* Problem: Pick out all lines in the listing holding the string "données" and copy them.
*** Information given ***
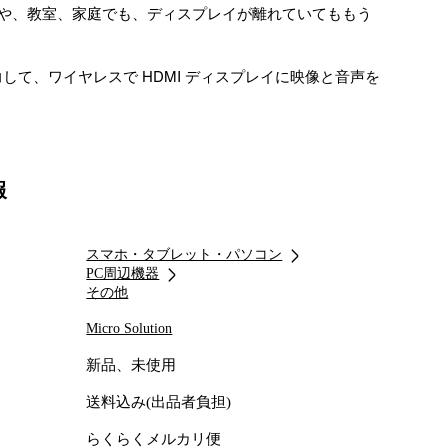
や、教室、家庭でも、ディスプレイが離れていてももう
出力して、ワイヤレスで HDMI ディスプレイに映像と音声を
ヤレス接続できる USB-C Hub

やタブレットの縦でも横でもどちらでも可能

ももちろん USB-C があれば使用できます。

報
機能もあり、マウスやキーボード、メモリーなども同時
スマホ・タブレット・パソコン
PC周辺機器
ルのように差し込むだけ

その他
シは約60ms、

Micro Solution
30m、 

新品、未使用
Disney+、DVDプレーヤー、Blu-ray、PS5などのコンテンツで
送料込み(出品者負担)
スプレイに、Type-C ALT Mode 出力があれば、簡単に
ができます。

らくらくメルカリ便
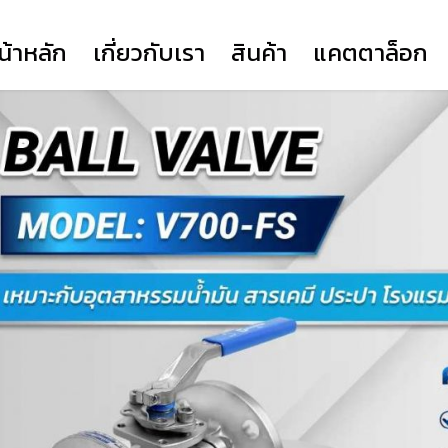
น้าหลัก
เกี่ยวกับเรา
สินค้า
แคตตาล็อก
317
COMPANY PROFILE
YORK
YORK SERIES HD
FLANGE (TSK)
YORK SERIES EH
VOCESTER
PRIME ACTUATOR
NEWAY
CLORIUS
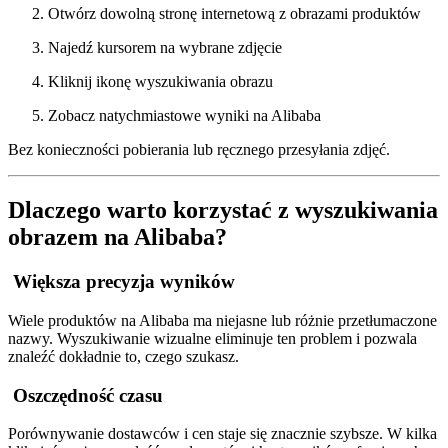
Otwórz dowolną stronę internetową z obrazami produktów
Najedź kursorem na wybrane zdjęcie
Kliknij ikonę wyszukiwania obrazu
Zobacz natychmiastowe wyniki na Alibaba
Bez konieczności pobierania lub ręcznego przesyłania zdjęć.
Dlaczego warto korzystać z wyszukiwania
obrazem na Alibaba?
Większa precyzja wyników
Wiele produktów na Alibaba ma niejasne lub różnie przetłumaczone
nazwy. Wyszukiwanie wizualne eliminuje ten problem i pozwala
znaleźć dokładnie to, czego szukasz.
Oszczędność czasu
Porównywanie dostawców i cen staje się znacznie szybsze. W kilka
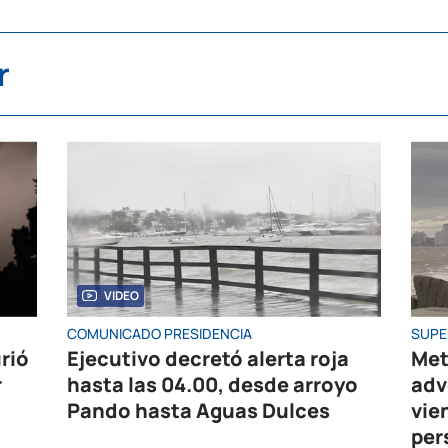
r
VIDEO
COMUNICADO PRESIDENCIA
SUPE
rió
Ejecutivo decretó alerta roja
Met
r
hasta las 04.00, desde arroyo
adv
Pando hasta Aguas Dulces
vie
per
***
*** Information given ***
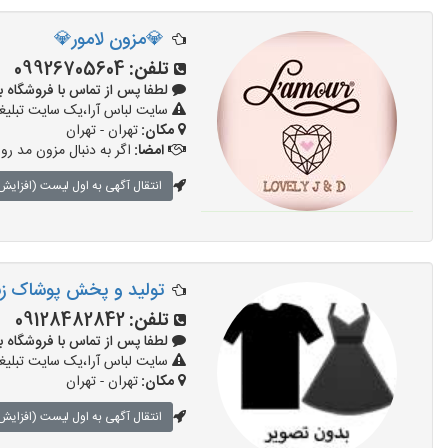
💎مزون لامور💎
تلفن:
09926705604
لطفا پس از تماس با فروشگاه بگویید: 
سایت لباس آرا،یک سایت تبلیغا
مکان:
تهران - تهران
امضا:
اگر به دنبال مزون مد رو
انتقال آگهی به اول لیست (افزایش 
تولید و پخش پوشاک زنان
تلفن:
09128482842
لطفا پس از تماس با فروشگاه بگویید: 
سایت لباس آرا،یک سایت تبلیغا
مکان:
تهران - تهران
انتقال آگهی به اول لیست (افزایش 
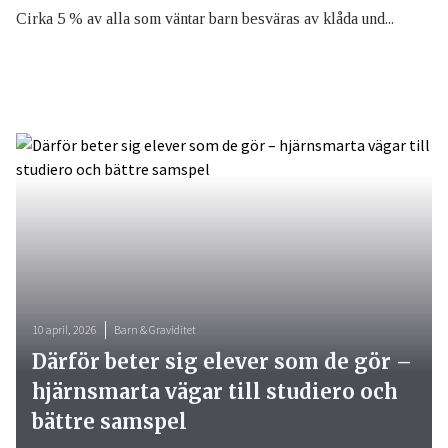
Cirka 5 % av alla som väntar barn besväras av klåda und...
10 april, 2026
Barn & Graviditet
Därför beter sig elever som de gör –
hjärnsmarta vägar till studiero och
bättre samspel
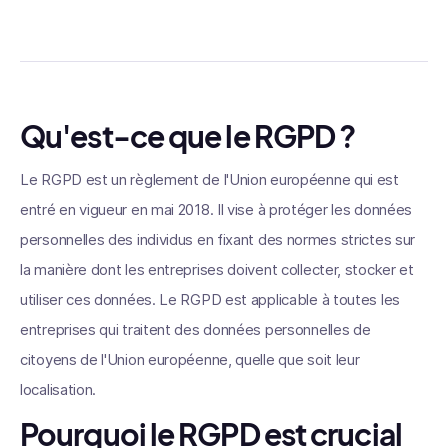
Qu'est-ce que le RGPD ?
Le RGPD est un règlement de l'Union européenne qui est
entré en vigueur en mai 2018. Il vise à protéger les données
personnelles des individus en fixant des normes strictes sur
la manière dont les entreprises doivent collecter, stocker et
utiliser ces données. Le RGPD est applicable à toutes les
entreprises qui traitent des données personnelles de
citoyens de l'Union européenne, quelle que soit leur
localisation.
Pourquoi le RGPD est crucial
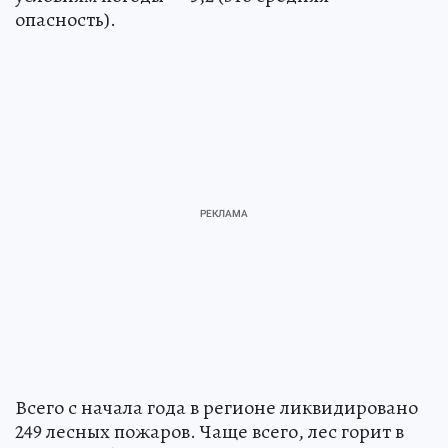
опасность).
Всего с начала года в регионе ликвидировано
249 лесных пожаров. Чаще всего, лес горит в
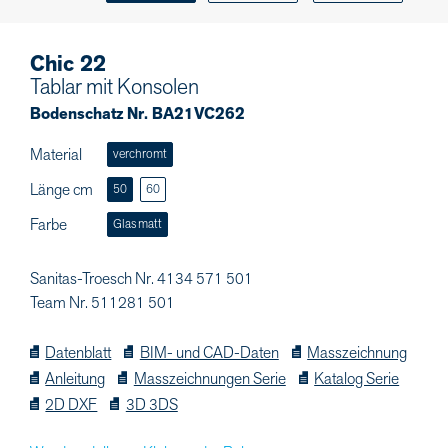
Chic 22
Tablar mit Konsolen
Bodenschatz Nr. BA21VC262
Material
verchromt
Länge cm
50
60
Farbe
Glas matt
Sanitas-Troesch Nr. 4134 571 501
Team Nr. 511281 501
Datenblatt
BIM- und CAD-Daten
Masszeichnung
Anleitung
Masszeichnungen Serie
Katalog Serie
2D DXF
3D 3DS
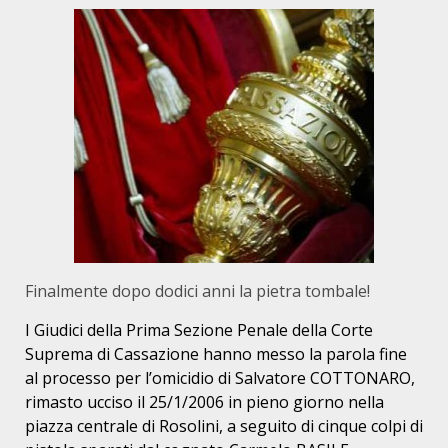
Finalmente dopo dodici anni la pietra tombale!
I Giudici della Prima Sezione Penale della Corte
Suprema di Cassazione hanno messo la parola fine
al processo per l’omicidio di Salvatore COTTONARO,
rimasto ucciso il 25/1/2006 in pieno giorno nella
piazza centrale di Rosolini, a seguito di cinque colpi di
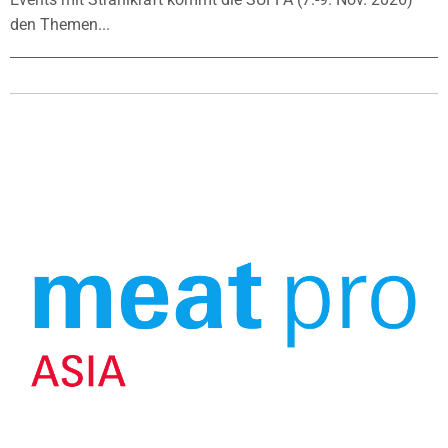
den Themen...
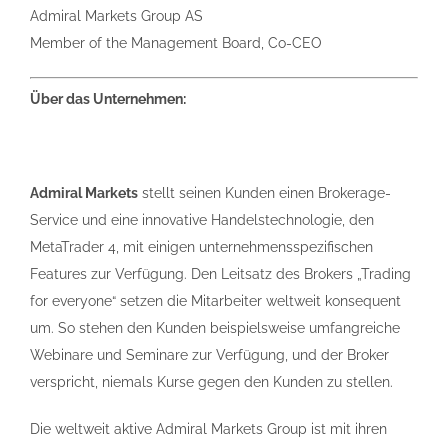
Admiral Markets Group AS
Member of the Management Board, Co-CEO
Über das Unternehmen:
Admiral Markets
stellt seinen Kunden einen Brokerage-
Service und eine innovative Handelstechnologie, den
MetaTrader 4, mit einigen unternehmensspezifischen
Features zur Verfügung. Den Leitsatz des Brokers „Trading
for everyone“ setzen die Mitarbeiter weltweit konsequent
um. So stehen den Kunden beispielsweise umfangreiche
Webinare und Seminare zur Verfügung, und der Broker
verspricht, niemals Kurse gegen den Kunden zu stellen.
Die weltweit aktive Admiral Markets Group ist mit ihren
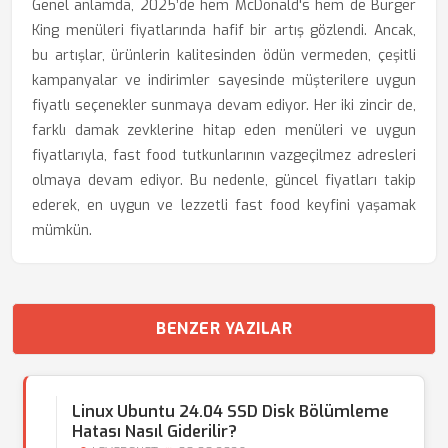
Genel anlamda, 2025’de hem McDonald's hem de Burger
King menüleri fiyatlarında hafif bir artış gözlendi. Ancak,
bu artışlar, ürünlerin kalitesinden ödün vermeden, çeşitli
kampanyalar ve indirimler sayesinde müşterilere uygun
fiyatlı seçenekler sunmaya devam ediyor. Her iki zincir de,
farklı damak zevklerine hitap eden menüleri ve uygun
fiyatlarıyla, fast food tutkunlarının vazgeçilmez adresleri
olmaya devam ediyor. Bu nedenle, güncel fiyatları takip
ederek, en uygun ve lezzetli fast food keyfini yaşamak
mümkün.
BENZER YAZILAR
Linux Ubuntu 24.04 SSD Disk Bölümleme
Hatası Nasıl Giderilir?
***
* Task answer:
entré en vigueur en mai 2018. Il vise à protéger les données
utiliser ces données. Le RGPD est applicable à toutes les
entreprises qui traitent des données personnelles de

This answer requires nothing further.